5. Emergencies, online shopping and traveling
There are some life situations where no rewards credit cards prove extra useful, if not essential.
Let's start with security. While some might argue that a debit card could be used in place of a credit card for online purchases, car rentals, hotel bookings, etc, if your card information is stolen and purchases are made without your permission, you'll quickly learn that debit and credit cards are treated very differently.
According to Federal Trade Commission there are two laws that protect your rights as a cardholder: the Electronic Funds Transfer Act (EFTA) for debit cards and the Fair Credit Billing Act (FCBA) for credit cards. With the EFTA, your potential liability for fraudulent debit card transactions is virtually unlimited. You have up to 60 days to report a lost or stolen card, and after that, you simply lose whatever money was taken, even if it was funds siphoned from a linked account. However, with the FCBA, your maximum liability for fraudulent credit card transactions is $50. If you report your card lost or stolen before any fraudulent transactions occur, your liability is zero. And keep in mind, many credit cards promote zero liability for all fraudulent transactions.
Credit cards also provide added security when you travel. Lose a credit card and you're inconvenienced, but not out your money. Lose cash and you're both inconvenienced and that cash is likely gone for good. This would be especially unfortunate if you were traveling internationally and unable to access your local bank.
Then there are emergencies to think about. Though we all hope to avoid an emergency situation where we might be dependent on a credit card, it happens to people every day. And since most non-rewards cards are annual-fee-free, there's no cost to carry them, making them a smart thing to have in your wallet, just in case.
6. Low ongoing interest rates
Generally non-rewards credit cards have lower interest rates than rewards credit cards. It's not uncommon to find non-rewards credit cards with purchase APR rates as low as about 12-16 percent; however, some non-rewards cards offer exceptionally low rates. Consider the PenFed Promise Visa® Card (11.74% to 17.99% Variable) or the Simmons Visa®'s 9.25% variable rate.
If you know you may need to carry a balance at some point, having a card that offers a low ongoing rate could be a huge benefit to you, saving you hundreds of dollars in interest costs.
7. Other perks and features for non-rewards credit cards
Though non-rewards credit cards might not come with signup bonuses or allow you to accumulate rewards, they're certainly not without their place. And while it'd be impossible to cover every single perk of all the non-rewards cards out there in just one article, we thought it was at least worth mentioning a couple benefits that you can enjoy with many non-rewards credit cards.

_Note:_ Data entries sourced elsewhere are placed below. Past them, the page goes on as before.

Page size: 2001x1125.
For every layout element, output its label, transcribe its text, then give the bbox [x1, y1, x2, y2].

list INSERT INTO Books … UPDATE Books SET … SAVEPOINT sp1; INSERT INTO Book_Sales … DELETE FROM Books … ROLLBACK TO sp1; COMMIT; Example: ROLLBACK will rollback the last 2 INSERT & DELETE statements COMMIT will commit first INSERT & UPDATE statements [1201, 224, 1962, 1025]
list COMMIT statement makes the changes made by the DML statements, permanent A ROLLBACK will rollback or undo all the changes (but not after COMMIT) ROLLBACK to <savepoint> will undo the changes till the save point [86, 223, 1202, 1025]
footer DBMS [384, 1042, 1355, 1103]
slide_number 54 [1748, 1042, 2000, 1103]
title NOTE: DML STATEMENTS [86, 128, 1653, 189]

First, many non-rewards credit cards offer car rental coverage, which is huge if you travel often and need a car wherever you go. Credit card car rental coverage usually includes auto insurance for damage due to collision or theft, and typically kicks in after your personal auto insurance pays. Though your personal auto insurance comes first, credit card car rental coverage shouldn't be dismissed so quickly, as usually, it can help reimburse you for your auto insurance deductible, which could be as high as $1,000 or more.

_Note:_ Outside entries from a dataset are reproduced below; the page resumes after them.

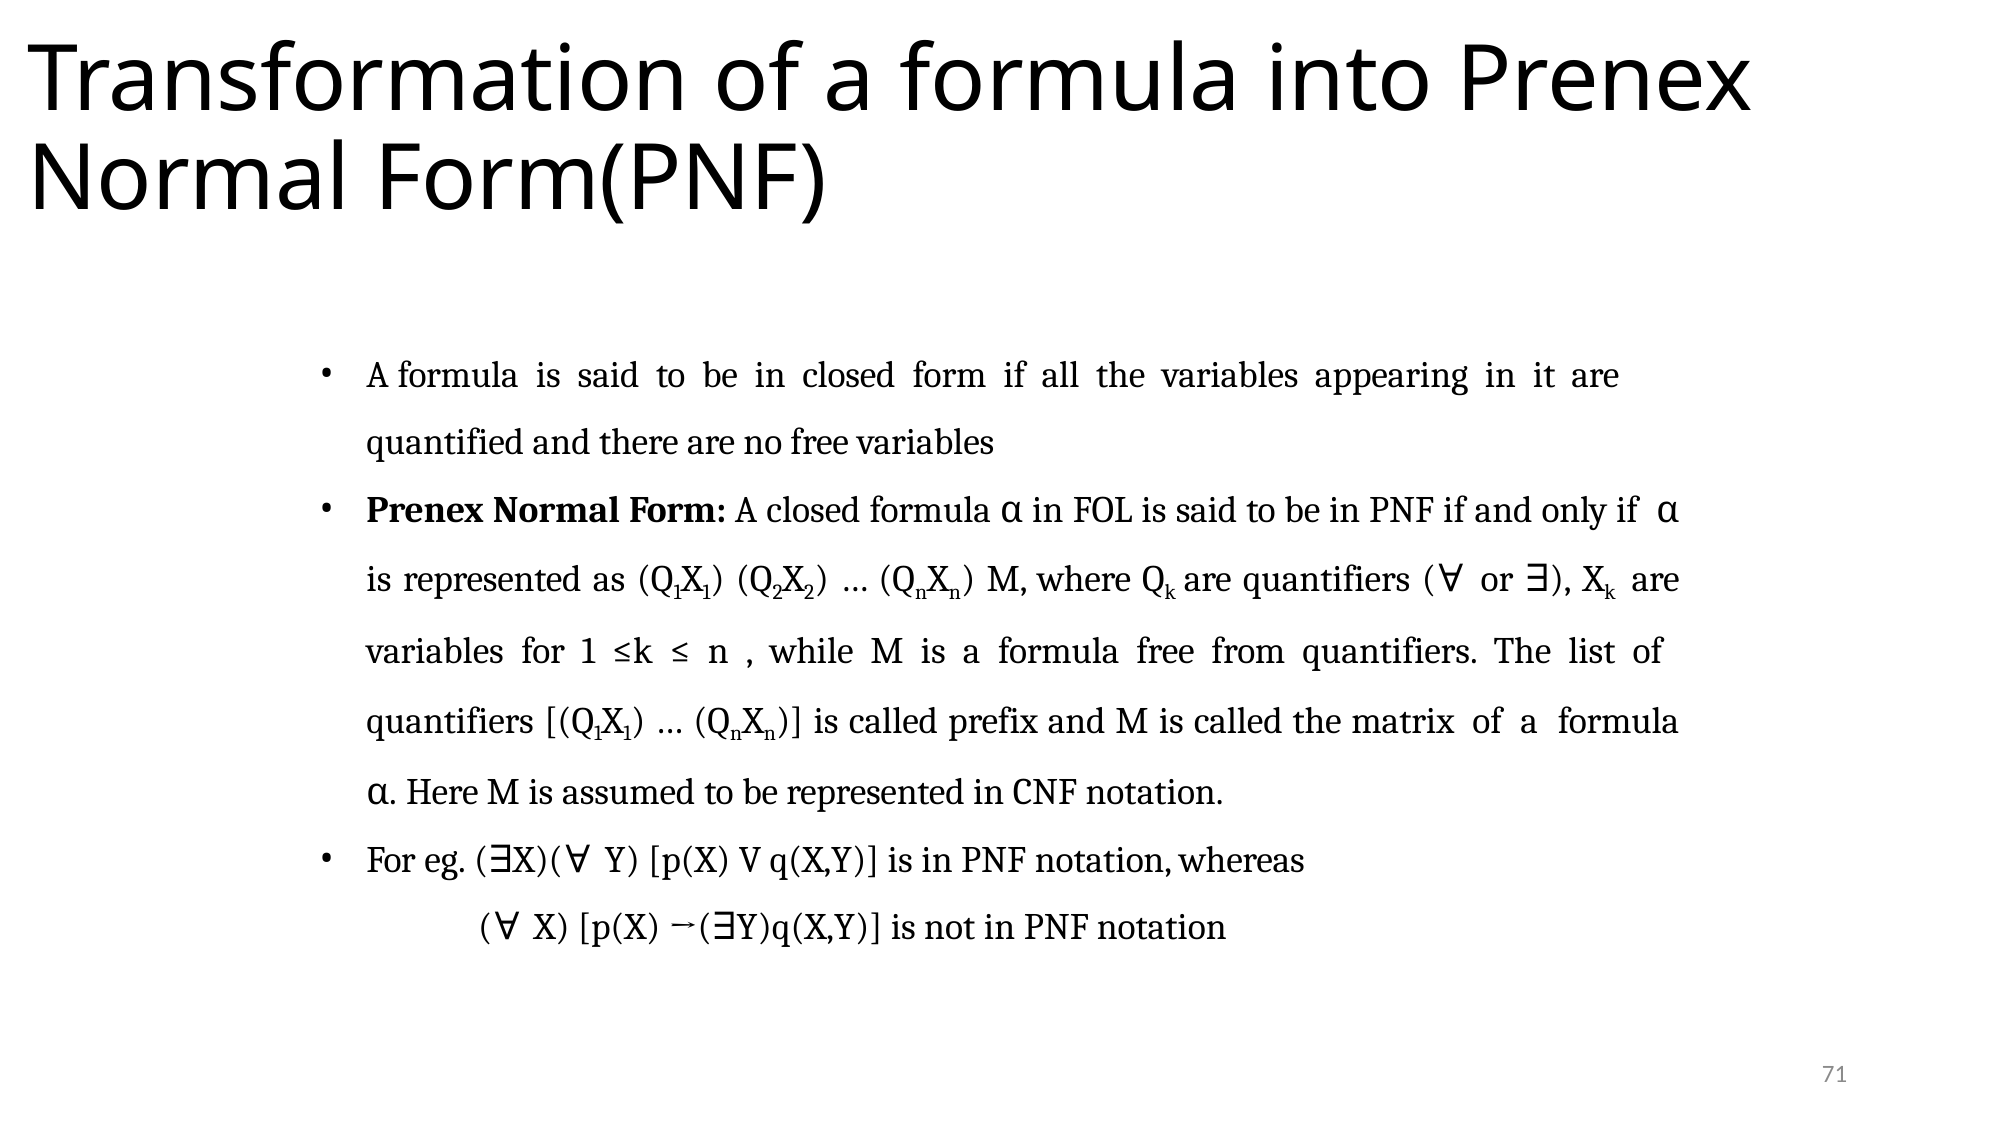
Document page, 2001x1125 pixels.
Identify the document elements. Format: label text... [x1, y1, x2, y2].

slide_number 71 [1412, 1042, 1863, 1103]
text_box A formula is said to be in closed form if all the variables appearing in it are quantified and there are no free variables Prenex Normal Form: A closed formula α in FOL is said to be in PNF if and only if α is represented as (Q1X1) (Q2X2) … (QnXn) M, where Qk are quantifiers (∀ or ∃), Xk are variables for 1 ≤k ≤ n , while M is a formula free from quantifiers. The list of quantifiers [(Q1X1) … (QnXn)] is called prefix and M is called the matrix of a formula α. Here M is assumed to be represented in CNF notation. For eg. (∃X)(∀ Y) [p(X) V q(X,Y)] is in PNF notation, whereas (∀ X) [p(X) →(∃Y)q(X,Y)] is not in PNF notation [309, 324, 1691, 948]
title Transformation of a formula into Prenex Normal Form(PNF) [24, 29, 1950, 230]
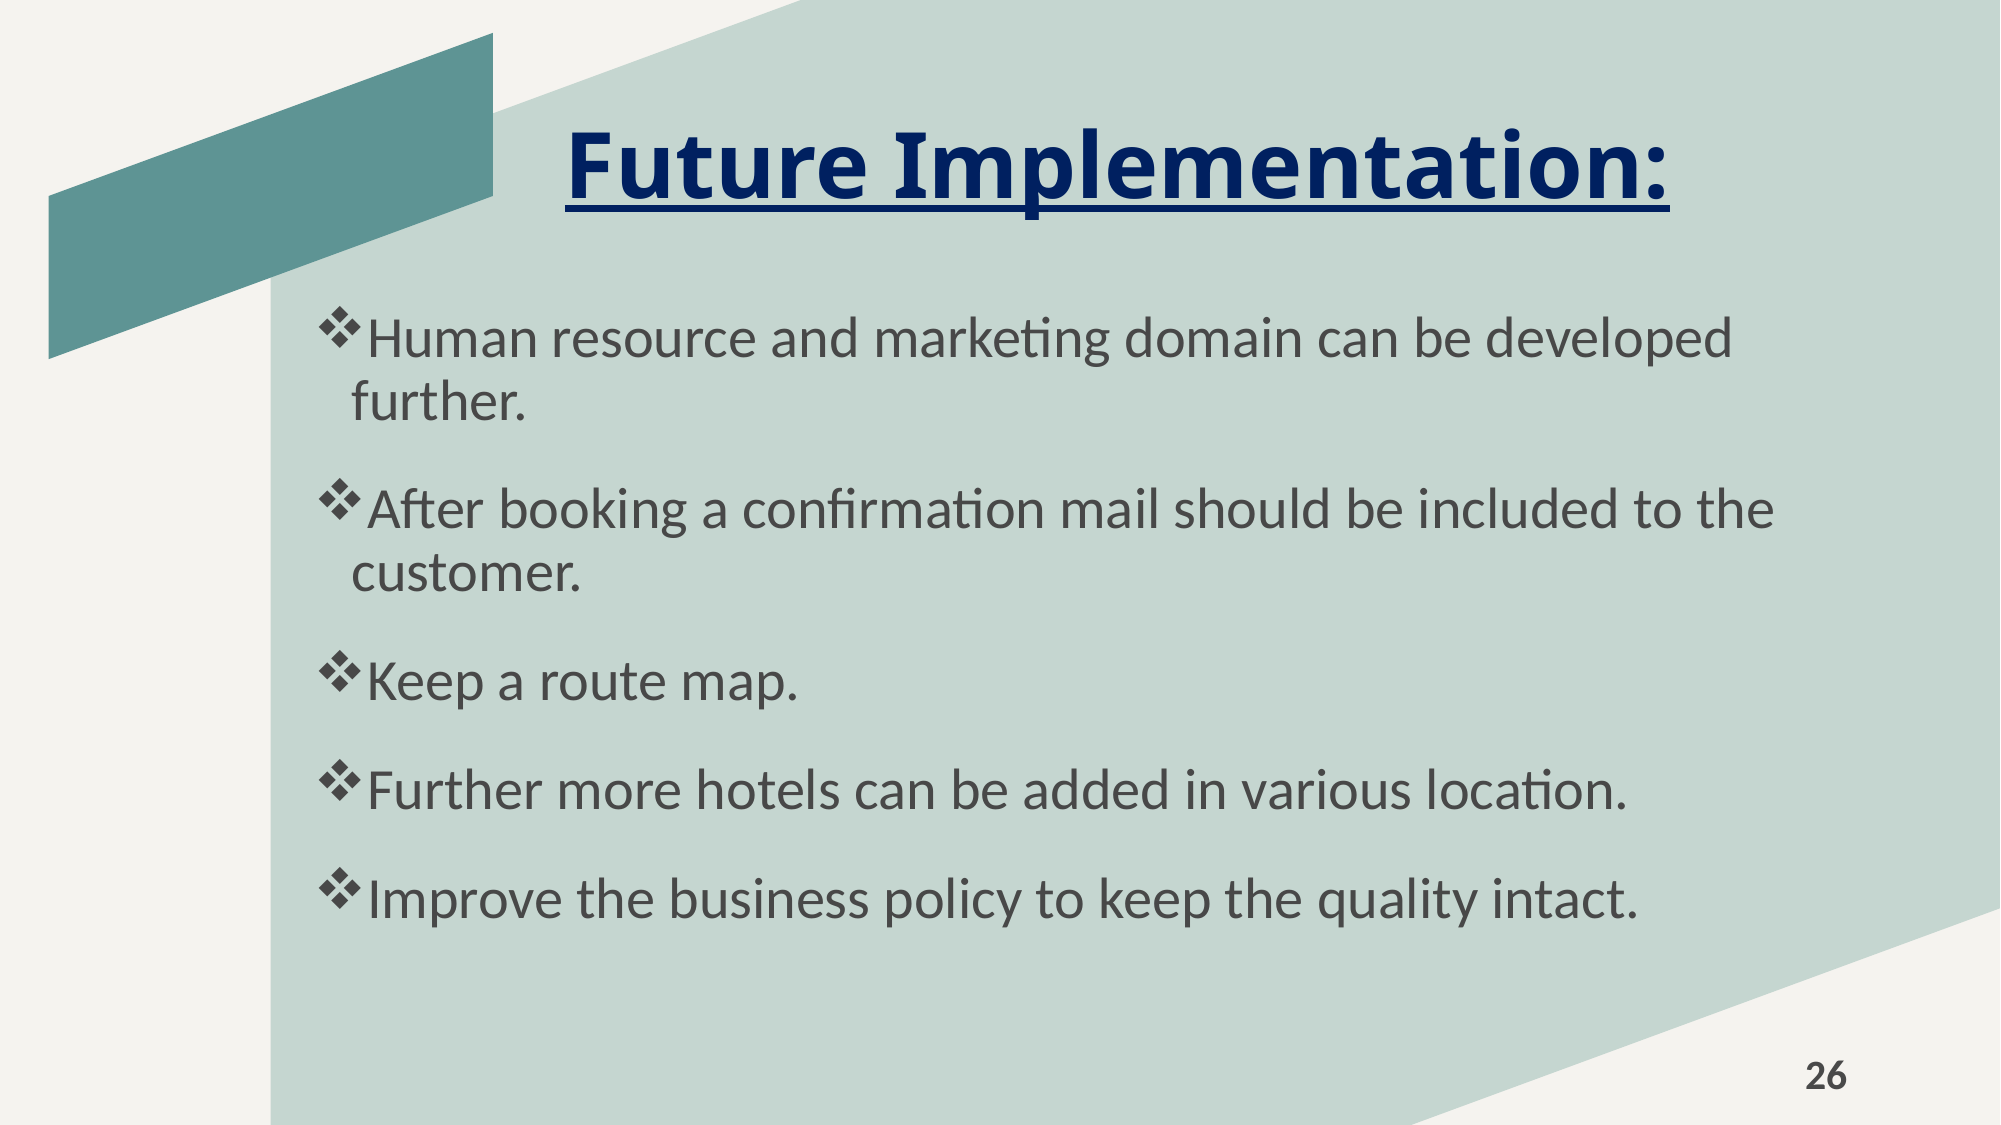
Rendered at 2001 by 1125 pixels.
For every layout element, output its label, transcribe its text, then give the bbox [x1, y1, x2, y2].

Finally, one last major incentive that can often be found with non-rewards credit cards is free FICO score and credit tracking information. Many issuers offer cardholders a free FICO score each billing cycle as well as educational tools to better understand the main attributes that drive your credit health. Credit card users working to improve their credit history, especially those working toward qualifying for a rewards credit card, are sure to find this to be an invaluable resource.